Financial Mail

THE ORIGINAL BOSS FROM HELL

Trump styles himself as a great CEO. If he had been running a private entity his board would have fired him by now

- @justicemal­ala by Justice Malala

What kind of boss would you like to have? And when you leave your job and set up your own stall, what kind of boss would you like to be?

Hundreds of books have been written about US President Donald Trump’s politics. Thousands more will be written. To my mind the book that’s really needed is a Trump people-management handbook.

He sounds like the original boss from hell. So it would be a “how not to be that guy” kind of book.

Just last week, while watching television, Trump saw one of his former employees opining on his stint at the White House.

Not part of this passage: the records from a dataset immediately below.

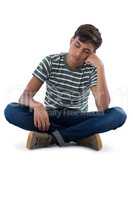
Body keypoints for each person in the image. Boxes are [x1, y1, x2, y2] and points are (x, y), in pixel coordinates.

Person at [4, 24, 127, 150]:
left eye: (86, 51)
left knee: (118, 114)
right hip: (49, 117)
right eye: (77, 45)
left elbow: (103, 107)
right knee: (11, 110)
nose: (78, 54)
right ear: (71, 41)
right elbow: (24, 97)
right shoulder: (51, 61)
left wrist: (100, 67)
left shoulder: (92, 70)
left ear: (93, 54)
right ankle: (81, 135)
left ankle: (52, 137)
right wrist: (37, 105)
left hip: (78, 118)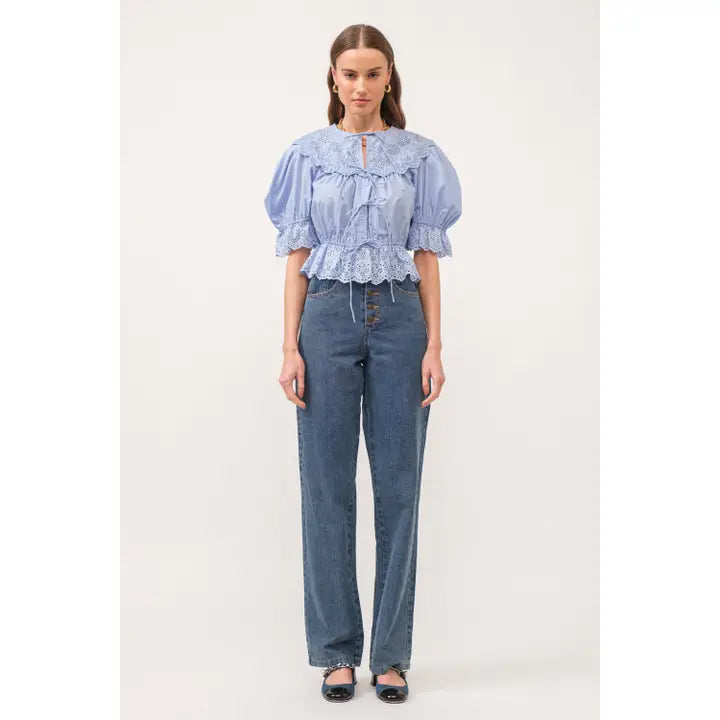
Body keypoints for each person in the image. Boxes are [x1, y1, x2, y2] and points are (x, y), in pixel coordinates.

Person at [264, 24, 462, 704]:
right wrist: (289, 346)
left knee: (400, 487)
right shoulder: (308, 155)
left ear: (389, 78)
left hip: (401, 320)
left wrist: (434, 345)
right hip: (325, 316)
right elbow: (296, 255)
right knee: (325, 486)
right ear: (333, 77)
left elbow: (427, 255)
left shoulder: (419, 156)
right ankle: (336, 652)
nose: (360, 85)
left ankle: (392, 655)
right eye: (349, 73)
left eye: (373, 73)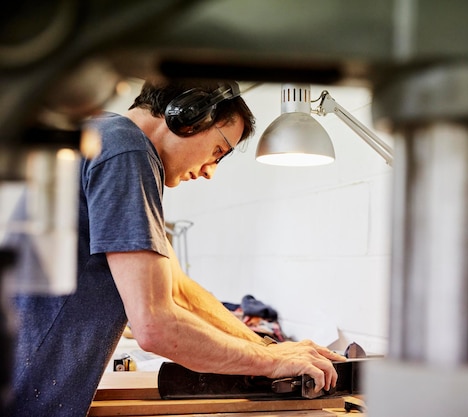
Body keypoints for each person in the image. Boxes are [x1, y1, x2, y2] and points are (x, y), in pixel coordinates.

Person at [4, 79, 345, 416]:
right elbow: (156, 327)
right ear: (188, 116)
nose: (211, 171)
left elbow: (178, 290)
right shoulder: (127, 151)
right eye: (219, 150)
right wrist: (271, 363)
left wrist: (268, 347)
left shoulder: (107, 137)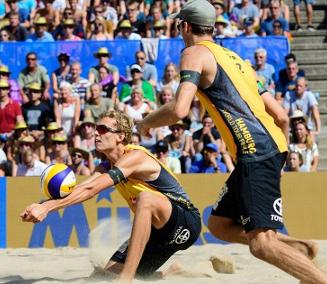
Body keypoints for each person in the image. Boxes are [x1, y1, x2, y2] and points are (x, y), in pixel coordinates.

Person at [137, 0, 327, 284]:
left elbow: (179, 110)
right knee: (218, 225)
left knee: (261, 245)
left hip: (255, 152)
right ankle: (299, 249)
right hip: (267, 148)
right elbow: (280, 115)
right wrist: (279, 155)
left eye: (179, 26)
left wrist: (145, 123)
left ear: (187, 26)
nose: (179, 31)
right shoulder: (236, 61)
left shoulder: (194, 53)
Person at [21, 110, 201, 282]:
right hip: (156, 234)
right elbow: (83, 189)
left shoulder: (136, 156)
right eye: (96, 129)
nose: (96, 134)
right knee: (105, 275)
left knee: (145, 199)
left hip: (185, 223)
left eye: (103, 129)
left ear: (121, 136)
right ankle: (170, 273)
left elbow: (91, 189)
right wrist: (42, 205)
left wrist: (47, 208)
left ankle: (126, 280)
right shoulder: (106, 166)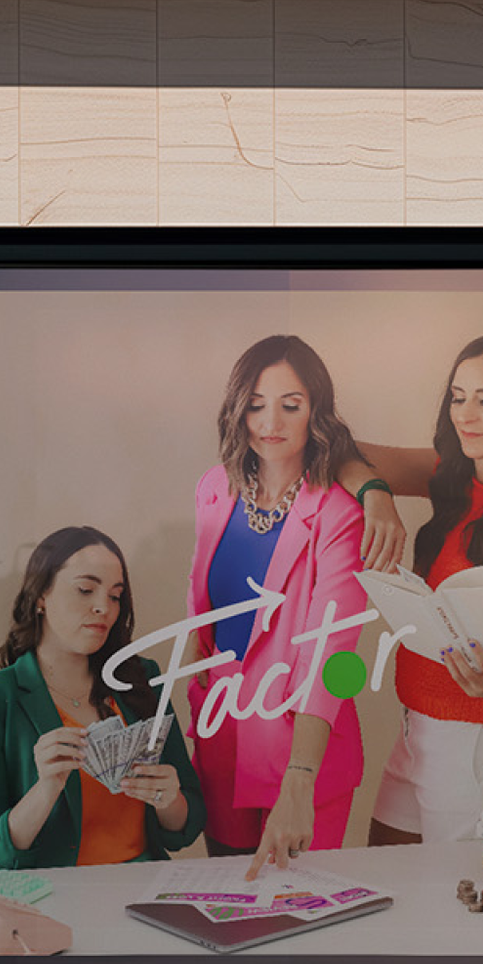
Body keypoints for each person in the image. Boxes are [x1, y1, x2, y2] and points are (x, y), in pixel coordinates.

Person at [349, 332, 483, 844]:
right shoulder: (453, 476)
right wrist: (376, 496)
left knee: (461, 910)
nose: (464, 416)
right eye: (457, 397)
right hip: (421, 728)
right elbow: (339, 452)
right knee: (391, 880)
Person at [187, 335, 371, 878]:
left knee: (298, 918)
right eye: (256, 404)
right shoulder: (212, 490)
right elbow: (207, 619)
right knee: (230, 906)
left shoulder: (339, 514)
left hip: (303, 749)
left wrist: (300, 779)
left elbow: (333, 657)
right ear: (237, 407)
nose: (271, 421)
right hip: (222, 736)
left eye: (291, 405)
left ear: (316, 412)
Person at [0, 526, 205, 873]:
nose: (102, 608)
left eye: (114, 596)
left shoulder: (144, 681)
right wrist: (45, 789)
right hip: (50, 903)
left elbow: (185, 829)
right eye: (85, 589)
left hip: (144, 891)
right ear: (40, 596)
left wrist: (169, 799)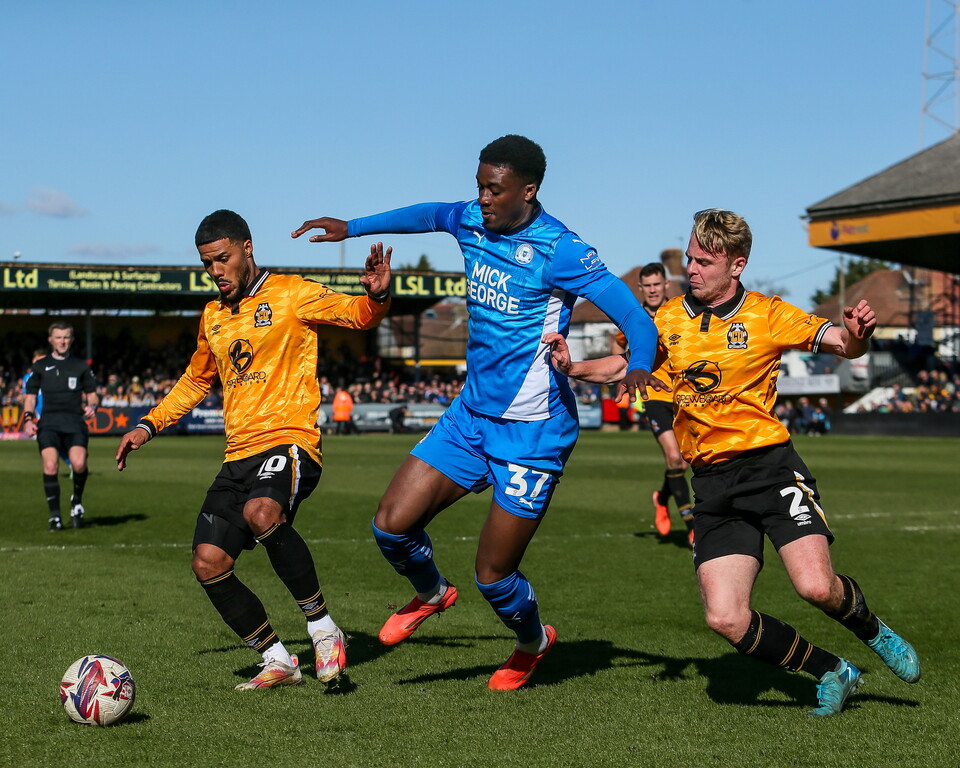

Rex Tillerson is a bit like many readers of this august magazine. For 10 years he was the CEO of Exxonmobil. Early last year he chucked it all in to join the

Trump administra­tion as secretary of state. It’s a big job, regarded by many as the most senior post after the president himself.

Just a year later Trump fired Tillerson. So, asked last week what it was like to have a boss like Trump,

Tillerson replied: “What was challengin­g for me, coming from the discipline­d, highly process-oriented Exxonmobil Corp … was to go to work for a man who is pretty undiscipli­ned, doesn’t like to read, doesn’t read briefing reports, doesn’t like to get into the details of a lot of things, but, rather, just kind of says: ‘Look, this is what I believe. And you can try to convince me otherwise, but most of the time you are not going to be able to do that.’”

Imagine running a company like that. It may explain why turnover of personnel in the first year of the Trump administra­tion was 34%, exceeding that of the first year of the five preceding presidenci­es, according to the Brookings Institutio­n.

Essentiall­y, Tillerson was saying he left a stable, high-powered, high-paying job to work for a self-absorbed megalomani­ac who doesn’t take advice.

Anyway, Trump saw Tillerson’s remarks on television and, true to form, reached for his iphone to fire off yet another tweet.

“Rex Tillerson didn’t have the mental capacity needed,” Trump wrote. “He was dumb as a rock and I couldn’t get rid of him fast enough. He was lazy as hell.”

If you think “dumb as a rock” is the worst thing one can call a former employee, spare a thought for Trump’s former White House aide, Omarosa Manigault Newman. Trump called her “that dog” and a “crazed, crying lowlife” after her allegation­s that he was racist and not as sharp, mentally, as he used to be.

Trump repeatedly said during the 2016 election campaign that he would “hire the best people” for his administra­tion. You have to wonder how he could have hired people he now refers to as “that dog” or “dumb as a rock” in the first place. Maybe his choices were not that great after all?

Trump has been the target of more than his fair share of insults, too. His former chief strategist, Steve Bannon, said the man was “like an 11-year-old child”. Former White House deputy chief of staff Katie Walsh said working with Trump was “like trying to figure out what a child wants”. Gary Cohn, his former chief economic adviser, said Trump was “less a person than a collection of terrible traits”. He also said the president was “dumb as shit”.

This weekend Trump announced yet another departure from his inner circle. John Kelly, the retired marine general tapped as chief of staff by Trump last year, apparently to bring some semblance of order to his chaotic White House, will leave the job by the end of the year.

In 2012 Trump tweeted that “part of the reason why @Barackobam­a can’t manage to pass his agenda” was because he had had three “chiefs of staff in less than three years of being president”.

Trump’s third chief of staff will start next January as the president ends his second year in office.

Oh, dear.

Trump styles himself as a great CEO. If he had been running a private entity his board would have fired him by now.